» **TASK TO CARRY OUT**: A word-for-word transcription of the records is required.

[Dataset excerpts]

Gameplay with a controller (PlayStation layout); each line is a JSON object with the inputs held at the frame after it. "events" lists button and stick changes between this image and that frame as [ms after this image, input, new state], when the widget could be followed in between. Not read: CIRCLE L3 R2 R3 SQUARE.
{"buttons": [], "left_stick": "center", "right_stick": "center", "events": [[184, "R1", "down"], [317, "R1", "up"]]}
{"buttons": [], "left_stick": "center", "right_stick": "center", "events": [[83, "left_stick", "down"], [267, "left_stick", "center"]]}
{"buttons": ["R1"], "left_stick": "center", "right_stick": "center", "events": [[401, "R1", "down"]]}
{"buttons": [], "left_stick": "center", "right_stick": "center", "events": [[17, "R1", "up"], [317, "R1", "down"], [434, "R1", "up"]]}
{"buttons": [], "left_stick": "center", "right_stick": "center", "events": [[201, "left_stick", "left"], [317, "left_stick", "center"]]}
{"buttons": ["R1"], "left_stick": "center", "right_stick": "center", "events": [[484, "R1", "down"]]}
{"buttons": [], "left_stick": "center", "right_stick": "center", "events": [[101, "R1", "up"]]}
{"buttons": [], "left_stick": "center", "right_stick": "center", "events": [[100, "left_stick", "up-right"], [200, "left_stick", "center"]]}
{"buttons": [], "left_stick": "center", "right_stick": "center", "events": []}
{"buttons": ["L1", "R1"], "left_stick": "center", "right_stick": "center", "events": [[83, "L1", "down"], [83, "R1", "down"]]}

» **RESPONSE**:
Gameplay with a controller (PlayStation layout); each line is a JSON object with the inputs held at the frame after it. "events" lists button and stick changes between this image and that frame as [ms after this image, input, new state], when the widget could be followed in between. Not read: CIRCLE L3 R2 R3 SQUARE.
{"buttons": [], "left_stick": "center", "right_stick": "center", "events": [[184, "R1", "down"], [317, "R1", "up"]]}
{"buttons": [], "left_stick": "center", "right_stick": "center", "events": [[83, "left_stick", "down"], [267, "left_stick", "center"]]}
{"buttons": ["R1"], "left_stick": "center", "right_stick": "center", "events": [[401, "R1", "down"]]}
{"buttons": [], "left_stick": "center", "right_stick": "center", "events": [[17, "R1", "up"], [317, "R1", "down"], [434, "R1", "up"]]}
{"buttons": [], "left_stick": "center", "right_stick": "center", "events": [[201, "left_stick", "left"], [317, "left_stick", "center"]]}
{"buttons": ["R1"], "left_stick": "center", "right_stick": "center", "events": [[484, "R1", "down"]]}
{"buttons": [], "left_stick": "center", "right_stick": "center", "events": [[101, "R1", "up"]]}
{"buttons": [], "left_stick": "center", "right_stick": "center", "events": [[100, "left_stick", "up-right"], [200, "left_stick", "center"]]}
{"buttons": [], "left_stick": "center", "right_stick": "center", "events": []}
{"buttons": ["L1", "R1"], "left_stick": "center", "right_stick": "center", "events": [[83, "L1", "down"], [83, "R1", "down"]]}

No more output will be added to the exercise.